(Saved entries)
▬▬▬▬▬▬
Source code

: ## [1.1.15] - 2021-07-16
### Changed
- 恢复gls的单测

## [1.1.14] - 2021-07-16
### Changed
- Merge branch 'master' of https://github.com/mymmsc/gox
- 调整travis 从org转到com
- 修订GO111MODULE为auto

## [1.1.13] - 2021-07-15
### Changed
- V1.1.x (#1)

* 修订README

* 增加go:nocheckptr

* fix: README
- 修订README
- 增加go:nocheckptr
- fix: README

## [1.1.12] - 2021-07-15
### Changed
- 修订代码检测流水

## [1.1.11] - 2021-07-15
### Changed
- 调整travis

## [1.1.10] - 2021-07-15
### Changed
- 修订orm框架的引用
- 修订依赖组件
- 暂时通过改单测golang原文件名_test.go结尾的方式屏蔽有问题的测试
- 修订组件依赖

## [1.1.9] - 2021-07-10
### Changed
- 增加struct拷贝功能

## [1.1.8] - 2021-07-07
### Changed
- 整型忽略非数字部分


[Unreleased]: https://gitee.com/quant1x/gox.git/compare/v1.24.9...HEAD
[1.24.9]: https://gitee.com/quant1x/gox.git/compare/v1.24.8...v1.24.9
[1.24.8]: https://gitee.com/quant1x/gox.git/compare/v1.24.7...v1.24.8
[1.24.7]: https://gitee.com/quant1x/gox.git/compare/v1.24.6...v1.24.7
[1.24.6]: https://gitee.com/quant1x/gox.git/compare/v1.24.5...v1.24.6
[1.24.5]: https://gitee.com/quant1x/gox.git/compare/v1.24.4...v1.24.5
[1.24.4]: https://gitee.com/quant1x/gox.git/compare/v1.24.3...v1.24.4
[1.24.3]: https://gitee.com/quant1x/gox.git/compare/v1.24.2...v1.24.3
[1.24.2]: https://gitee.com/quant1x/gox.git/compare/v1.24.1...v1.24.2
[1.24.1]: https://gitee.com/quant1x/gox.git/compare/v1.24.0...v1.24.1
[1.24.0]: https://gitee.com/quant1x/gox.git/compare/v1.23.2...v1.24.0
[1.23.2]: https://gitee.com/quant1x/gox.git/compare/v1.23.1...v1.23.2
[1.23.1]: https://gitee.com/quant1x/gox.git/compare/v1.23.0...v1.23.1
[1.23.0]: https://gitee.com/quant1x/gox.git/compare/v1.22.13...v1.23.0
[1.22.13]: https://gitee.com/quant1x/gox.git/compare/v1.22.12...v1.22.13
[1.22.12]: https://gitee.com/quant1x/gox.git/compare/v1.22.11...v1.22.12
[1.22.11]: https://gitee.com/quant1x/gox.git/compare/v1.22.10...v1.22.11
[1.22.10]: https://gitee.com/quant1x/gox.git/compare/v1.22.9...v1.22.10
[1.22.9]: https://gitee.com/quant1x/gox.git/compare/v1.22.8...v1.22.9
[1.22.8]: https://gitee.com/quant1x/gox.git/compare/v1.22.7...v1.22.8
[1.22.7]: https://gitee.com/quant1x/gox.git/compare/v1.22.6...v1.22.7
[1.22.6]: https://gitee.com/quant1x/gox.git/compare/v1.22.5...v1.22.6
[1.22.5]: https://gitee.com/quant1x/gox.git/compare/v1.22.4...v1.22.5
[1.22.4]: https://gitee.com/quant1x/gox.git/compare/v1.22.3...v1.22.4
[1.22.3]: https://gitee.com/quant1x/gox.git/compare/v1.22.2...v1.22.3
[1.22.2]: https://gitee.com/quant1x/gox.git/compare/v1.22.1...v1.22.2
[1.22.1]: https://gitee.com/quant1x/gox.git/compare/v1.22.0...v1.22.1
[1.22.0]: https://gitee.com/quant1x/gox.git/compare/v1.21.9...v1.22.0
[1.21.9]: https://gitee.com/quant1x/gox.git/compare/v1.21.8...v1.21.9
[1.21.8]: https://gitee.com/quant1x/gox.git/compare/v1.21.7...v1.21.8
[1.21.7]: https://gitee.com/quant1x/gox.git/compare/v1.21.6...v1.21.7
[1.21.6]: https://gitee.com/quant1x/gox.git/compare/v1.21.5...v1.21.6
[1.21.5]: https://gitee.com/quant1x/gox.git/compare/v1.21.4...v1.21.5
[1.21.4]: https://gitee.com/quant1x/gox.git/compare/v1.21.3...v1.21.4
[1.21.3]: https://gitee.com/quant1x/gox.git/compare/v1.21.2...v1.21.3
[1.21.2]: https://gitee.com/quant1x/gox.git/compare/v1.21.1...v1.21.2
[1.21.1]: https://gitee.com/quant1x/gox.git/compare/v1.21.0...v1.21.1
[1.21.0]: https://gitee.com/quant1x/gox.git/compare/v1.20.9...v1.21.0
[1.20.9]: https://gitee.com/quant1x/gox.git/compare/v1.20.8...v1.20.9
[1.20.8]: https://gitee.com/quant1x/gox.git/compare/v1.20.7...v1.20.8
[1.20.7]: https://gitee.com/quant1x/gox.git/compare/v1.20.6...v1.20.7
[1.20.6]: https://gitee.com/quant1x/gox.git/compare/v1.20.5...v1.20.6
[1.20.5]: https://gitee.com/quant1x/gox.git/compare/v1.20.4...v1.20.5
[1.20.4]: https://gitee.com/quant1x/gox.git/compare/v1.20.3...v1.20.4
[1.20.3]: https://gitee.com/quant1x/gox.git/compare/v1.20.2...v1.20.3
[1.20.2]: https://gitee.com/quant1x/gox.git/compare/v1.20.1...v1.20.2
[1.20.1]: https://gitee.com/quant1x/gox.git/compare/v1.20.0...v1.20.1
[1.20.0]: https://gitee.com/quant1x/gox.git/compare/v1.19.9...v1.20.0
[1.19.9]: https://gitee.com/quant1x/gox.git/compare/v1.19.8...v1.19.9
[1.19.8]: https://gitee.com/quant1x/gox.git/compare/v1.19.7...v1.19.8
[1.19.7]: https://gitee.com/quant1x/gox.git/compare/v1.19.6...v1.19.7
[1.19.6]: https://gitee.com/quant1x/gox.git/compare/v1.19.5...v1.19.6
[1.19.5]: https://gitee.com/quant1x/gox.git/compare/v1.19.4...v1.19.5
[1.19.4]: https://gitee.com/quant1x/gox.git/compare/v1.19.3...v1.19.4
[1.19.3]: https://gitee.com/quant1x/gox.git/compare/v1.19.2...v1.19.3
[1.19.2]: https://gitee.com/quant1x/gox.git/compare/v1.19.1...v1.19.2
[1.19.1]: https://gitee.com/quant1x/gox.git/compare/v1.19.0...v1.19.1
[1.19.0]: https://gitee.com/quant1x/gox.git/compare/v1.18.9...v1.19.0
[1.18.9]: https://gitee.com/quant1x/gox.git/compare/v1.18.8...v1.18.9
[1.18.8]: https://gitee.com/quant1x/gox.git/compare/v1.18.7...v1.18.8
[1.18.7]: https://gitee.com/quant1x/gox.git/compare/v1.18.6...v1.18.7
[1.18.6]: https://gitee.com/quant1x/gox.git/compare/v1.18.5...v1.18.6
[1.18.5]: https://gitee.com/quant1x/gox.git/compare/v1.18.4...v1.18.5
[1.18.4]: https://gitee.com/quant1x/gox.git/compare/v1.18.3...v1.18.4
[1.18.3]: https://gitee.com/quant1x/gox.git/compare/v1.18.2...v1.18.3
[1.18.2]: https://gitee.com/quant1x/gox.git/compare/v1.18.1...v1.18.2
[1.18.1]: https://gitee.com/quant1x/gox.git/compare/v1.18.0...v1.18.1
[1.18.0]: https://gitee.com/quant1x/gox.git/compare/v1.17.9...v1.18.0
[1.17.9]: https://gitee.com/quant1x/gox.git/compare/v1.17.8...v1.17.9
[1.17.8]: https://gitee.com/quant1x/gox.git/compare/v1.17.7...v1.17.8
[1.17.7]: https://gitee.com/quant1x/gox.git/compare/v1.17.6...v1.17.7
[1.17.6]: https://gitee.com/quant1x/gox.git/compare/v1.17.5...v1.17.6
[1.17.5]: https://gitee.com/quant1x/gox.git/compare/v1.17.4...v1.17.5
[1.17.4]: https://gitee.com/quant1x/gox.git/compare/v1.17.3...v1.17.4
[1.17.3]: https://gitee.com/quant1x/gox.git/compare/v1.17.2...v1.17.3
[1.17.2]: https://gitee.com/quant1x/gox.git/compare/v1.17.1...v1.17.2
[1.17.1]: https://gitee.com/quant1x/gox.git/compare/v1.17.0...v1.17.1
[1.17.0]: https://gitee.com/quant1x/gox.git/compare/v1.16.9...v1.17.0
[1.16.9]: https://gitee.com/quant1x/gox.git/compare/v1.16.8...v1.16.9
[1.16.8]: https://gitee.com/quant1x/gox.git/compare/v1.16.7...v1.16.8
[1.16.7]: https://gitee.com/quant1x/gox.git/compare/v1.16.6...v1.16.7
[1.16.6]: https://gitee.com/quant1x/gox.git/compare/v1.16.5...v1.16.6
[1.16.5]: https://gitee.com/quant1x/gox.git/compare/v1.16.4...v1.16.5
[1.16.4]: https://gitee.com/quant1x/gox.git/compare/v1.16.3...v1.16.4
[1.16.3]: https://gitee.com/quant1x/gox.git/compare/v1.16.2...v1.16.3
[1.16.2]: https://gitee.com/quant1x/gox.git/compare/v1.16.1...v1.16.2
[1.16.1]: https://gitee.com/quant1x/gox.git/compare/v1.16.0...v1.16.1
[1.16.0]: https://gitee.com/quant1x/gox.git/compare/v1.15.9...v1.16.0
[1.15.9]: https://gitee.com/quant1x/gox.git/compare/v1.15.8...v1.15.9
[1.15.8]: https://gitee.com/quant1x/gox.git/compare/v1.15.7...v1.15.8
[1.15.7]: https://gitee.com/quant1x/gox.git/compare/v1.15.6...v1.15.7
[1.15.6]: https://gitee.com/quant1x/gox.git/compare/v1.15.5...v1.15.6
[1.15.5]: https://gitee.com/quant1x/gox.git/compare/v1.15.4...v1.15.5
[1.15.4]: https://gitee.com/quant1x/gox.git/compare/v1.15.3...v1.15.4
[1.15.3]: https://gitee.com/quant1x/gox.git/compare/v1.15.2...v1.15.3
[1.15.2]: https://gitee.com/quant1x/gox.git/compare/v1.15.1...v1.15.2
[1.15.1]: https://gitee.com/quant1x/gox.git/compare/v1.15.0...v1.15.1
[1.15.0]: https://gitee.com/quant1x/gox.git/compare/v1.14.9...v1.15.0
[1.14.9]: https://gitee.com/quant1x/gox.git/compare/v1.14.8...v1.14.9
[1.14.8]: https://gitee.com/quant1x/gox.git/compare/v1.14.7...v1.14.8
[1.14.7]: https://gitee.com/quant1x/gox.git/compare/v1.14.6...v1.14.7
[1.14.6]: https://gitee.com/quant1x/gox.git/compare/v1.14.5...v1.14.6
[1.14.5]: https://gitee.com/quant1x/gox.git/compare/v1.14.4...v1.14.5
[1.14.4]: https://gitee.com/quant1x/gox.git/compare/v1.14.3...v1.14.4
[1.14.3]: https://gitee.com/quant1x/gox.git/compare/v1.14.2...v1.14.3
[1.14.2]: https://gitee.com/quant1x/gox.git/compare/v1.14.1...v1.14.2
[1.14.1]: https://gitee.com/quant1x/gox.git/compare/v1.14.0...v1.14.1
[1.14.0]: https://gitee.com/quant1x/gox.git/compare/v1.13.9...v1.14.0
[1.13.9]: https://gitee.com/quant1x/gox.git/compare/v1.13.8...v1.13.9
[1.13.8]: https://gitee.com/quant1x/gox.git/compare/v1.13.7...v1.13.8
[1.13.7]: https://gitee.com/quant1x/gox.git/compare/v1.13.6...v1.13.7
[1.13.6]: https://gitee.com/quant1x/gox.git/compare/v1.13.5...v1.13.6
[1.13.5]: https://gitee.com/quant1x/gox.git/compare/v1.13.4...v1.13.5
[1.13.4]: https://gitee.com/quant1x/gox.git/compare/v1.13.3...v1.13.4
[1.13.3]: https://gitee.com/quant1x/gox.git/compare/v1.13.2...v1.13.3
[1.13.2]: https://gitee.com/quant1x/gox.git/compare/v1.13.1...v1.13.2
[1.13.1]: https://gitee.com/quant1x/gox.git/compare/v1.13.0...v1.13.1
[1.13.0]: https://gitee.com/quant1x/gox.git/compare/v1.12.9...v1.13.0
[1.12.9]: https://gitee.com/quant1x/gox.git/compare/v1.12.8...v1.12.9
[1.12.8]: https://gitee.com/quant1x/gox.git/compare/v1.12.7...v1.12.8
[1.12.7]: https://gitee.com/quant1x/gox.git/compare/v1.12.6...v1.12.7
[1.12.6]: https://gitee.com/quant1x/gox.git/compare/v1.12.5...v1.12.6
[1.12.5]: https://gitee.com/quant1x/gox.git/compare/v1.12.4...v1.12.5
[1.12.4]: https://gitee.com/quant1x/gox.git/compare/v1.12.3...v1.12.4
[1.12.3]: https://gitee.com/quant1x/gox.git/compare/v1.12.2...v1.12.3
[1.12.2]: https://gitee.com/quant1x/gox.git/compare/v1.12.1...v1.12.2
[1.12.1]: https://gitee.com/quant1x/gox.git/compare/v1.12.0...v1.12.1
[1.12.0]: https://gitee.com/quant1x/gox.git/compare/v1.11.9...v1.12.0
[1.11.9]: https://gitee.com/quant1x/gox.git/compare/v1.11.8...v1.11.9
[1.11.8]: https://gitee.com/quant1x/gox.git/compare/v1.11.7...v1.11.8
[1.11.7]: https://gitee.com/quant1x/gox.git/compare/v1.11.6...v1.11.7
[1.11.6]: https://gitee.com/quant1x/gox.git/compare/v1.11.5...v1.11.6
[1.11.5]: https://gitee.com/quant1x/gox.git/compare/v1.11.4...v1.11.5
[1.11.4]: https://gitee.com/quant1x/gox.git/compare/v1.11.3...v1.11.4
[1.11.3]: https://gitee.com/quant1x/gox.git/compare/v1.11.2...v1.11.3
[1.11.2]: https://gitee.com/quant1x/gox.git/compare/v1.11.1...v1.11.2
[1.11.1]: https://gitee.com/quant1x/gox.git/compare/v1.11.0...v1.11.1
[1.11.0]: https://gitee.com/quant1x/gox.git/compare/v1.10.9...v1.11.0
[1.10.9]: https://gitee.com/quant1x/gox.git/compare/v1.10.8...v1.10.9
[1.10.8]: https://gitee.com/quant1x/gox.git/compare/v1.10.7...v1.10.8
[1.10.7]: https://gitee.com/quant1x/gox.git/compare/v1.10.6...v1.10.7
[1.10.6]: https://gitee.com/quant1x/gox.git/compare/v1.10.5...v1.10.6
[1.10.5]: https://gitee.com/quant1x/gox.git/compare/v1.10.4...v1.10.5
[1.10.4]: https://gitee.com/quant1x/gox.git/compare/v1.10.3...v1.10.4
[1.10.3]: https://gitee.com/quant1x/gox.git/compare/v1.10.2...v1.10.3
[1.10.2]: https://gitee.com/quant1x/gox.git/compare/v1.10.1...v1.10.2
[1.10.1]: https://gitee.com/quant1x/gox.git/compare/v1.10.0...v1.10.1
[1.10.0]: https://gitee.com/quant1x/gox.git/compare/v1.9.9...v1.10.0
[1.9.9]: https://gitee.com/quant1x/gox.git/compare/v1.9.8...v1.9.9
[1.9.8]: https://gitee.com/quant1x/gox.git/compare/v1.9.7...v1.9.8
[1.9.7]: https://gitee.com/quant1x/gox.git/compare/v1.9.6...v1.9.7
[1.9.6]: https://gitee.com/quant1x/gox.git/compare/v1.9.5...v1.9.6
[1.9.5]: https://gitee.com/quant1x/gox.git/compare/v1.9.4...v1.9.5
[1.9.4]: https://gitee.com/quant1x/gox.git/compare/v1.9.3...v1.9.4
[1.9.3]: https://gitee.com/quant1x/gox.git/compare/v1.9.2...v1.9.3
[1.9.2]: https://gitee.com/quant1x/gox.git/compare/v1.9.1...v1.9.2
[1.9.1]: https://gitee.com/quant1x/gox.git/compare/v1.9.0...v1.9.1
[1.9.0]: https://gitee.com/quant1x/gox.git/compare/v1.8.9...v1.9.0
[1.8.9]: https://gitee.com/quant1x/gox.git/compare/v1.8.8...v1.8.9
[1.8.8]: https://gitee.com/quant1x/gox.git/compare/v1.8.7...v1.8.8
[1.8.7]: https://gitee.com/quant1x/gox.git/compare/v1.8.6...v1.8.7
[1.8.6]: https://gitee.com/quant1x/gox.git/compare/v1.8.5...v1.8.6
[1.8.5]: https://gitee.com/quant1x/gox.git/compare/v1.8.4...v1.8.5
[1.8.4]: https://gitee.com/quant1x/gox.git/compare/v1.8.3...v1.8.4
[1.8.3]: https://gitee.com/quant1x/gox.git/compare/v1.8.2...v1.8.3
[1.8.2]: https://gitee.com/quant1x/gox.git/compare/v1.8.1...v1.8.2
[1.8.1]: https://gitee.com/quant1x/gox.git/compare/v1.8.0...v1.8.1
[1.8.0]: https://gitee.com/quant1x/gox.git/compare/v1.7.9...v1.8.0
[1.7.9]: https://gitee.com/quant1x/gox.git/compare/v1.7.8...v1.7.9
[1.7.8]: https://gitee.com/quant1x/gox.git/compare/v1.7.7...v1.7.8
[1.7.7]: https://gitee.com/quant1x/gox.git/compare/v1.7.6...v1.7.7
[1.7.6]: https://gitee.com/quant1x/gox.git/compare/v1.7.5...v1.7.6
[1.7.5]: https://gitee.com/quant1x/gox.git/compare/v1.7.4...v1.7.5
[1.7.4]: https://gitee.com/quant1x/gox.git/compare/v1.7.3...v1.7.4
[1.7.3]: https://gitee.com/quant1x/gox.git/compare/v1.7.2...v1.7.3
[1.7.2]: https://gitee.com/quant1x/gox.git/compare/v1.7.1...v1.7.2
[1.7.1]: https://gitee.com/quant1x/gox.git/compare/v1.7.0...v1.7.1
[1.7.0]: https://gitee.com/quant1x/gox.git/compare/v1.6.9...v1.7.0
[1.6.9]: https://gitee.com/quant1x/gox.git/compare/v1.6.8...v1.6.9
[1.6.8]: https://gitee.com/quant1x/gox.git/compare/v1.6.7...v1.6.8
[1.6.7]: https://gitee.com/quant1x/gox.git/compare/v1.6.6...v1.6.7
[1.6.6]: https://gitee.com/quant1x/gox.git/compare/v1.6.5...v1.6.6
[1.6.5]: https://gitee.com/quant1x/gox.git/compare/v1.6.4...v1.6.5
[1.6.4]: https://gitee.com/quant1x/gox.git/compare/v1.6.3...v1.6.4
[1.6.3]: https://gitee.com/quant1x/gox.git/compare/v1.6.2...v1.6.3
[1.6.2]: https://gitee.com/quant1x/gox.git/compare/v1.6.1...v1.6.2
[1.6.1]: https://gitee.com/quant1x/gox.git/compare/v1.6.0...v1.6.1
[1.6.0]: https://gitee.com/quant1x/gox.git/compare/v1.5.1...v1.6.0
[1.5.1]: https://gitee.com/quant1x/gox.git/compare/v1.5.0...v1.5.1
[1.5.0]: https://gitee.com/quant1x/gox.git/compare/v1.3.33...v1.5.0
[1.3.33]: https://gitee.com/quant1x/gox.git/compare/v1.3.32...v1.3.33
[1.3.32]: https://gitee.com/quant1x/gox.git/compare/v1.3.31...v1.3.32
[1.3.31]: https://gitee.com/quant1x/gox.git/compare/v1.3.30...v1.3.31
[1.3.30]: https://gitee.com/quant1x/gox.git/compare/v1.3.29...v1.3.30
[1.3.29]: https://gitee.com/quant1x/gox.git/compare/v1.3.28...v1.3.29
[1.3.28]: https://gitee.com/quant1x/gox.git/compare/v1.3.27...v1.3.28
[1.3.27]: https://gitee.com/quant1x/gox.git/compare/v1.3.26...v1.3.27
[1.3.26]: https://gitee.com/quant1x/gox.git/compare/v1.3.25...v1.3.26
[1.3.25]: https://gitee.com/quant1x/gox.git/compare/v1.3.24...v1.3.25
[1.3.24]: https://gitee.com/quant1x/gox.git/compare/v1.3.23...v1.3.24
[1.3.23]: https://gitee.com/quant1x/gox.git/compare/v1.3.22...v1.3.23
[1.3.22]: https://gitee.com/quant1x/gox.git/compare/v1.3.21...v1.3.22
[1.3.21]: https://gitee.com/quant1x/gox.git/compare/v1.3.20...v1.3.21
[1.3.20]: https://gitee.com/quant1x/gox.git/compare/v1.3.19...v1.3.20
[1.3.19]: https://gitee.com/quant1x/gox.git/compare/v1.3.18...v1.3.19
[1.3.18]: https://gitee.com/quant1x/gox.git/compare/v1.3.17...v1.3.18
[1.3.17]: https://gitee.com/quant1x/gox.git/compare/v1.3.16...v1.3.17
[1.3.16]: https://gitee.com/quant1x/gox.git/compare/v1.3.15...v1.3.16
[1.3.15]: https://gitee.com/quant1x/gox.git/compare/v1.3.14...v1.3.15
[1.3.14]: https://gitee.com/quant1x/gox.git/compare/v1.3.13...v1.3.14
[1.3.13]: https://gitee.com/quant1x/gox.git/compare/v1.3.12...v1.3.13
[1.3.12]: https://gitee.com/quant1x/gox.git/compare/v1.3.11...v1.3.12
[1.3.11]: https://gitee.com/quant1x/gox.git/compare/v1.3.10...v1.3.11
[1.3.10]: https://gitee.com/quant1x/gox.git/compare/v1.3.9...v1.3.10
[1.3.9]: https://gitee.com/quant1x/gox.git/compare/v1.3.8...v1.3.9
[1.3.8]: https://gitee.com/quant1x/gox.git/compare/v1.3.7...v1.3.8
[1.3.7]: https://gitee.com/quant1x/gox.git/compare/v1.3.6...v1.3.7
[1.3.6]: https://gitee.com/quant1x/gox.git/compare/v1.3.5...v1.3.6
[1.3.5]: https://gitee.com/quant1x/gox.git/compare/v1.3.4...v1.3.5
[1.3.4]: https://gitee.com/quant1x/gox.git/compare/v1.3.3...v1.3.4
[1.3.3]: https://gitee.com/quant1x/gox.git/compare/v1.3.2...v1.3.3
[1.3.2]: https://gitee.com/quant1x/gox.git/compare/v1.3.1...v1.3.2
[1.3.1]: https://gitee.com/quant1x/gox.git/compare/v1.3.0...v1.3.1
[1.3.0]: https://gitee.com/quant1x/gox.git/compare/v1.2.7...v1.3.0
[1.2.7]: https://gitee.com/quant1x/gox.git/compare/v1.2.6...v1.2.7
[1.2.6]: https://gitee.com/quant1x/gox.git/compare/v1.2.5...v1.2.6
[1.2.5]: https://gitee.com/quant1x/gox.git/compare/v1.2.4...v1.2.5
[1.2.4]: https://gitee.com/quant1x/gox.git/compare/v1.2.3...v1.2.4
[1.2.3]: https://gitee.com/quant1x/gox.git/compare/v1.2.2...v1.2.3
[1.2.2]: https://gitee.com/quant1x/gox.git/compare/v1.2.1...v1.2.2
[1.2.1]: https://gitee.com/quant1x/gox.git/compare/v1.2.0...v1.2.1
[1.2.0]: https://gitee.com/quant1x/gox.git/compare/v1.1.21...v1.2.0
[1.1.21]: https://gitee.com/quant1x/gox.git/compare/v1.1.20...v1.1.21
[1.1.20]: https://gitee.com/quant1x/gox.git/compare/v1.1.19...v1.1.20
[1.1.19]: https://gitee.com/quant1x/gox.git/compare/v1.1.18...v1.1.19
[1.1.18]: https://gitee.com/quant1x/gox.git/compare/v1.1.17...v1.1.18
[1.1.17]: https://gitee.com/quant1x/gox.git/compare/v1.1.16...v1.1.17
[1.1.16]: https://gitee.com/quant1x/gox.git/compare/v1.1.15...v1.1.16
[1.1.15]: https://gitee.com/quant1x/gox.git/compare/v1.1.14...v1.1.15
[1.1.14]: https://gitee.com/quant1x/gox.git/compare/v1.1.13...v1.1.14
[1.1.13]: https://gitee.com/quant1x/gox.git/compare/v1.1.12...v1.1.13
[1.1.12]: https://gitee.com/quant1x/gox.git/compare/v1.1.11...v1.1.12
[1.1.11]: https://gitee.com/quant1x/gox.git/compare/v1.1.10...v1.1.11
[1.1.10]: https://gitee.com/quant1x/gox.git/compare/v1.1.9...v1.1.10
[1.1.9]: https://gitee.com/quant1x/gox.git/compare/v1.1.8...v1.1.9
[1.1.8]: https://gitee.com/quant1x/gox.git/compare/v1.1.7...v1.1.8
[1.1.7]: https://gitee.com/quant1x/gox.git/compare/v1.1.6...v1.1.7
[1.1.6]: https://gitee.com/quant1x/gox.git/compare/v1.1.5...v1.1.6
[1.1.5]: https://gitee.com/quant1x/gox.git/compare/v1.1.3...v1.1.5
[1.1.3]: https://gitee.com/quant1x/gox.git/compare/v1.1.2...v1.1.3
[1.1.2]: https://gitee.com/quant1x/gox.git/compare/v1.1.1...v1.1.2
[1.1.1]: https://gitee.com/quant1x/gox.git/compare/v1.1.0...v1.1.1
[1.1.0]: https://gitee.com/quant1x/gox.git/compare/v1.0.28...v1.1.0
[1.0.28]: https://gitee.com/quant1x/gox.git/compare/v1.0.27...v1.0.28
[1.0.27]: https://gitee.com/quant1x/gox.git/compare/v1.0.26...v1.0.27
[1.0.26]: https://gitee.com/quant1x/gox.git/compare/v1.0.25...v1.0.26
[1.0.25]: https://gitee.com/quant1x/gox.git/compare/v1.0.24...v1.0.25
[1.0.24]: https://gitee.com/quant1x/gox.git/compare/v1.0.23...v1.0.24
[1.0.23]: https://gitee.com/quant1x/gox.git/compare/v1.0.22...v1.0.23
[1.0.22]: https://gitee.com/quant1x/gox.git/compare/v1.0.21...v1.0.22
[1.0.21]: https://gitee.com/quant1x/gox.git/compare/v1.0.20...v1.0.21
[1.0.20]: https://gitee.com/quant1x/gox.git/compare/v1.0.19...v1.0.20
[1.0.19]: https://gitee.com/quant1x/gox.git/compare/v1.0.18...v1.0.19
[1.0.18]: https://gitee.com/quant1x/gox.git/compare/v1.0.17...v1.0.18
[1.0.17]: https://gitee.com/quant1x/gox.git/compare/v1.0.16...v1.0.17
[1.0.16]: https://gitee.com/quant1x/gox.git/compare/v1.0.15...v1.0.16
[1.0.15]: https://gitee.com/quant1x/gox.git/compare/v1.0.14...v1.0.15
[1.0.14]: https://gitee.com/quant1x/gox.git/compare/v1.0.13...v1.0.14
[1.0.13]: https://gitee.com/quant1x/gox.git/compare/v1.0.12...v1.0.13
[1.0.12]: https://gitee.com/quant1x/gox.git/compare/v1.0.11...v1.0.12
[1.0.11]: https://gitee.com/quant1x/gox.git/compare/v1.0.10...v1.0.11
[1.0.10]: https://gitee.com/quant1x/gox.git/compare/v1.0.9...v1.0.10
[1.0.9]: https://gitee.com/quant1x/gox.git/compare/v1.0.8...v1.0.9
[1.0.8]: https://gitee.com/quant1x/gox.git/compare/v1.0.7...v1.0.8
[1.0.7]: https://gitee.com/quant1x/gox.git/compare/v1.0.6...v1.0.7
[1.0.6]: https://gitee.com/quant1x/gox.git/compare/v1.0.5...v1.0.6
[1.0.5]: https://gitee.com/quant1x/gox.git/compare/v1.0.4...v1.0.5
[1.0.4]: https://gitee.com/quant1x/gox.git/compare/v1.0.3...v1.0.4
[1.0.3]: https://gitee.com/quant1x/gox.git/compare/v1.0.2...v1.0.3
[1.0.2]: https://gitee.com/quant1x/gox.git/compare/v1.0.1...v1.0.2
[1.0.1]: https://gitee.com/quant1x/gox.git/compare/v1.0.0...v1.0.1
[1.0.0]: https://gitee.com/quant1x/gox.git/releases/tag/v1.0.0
▬▬▬▬▬▬
* TASK DESCRIPTION *
Can you lay out the lines of the saved entries as a numbered list, starting with the first line and going on through the line that contains "- 整型忽略非数字部分", with both of those lines included and blank lines left out?

* ANSWER TO THIS PROBLEM *
1. Source code
2. : ## [1.1.15] - 2021-07-16
3. ### Changed
4. - 恢复gls的单测
5. ## [1.1.14] - 2021-07-16
6. ### Changed
7. - Merge branch 'master' of https://github.com/mymmsc/gox
8. - 调整travis 从org转到com
9. - 修订GO111MODULE为auto
10. ## [1.1.13] - 2021-07-15
11. ### Changed
12. - V1.1.x (#1)
13. * 修订README
14. * 增加go:nocheckptr
15. * fix: README
16. - 修订README
17. - 增加go:nocheckptr
18. - fix: README
19. ## [1.1.12] - 2021-07-15
20. ### Changed
21. - 修订代码检测流水
22. ## [1.1.11] - 2021-07-15
23. ### Changed
24. - 调整travis
25. ## [1.1.10] - 2021-07-15
26. ### Changed
27. - 修订orm框架的引用
28. - 修订依赖组件
29. - 暂时通过改单测golang原文件名_test.go结尾的方式屏蔽有问题的测试
30. - 修订组件依赖
31. ## [1.1.9] - 2021-07-10
32. ### Changed
33. - 增加struct拷贝功能
34. ## [1.1.8] - 2021-07-07
35. ### Changed
36. - 整型忽略非数字部分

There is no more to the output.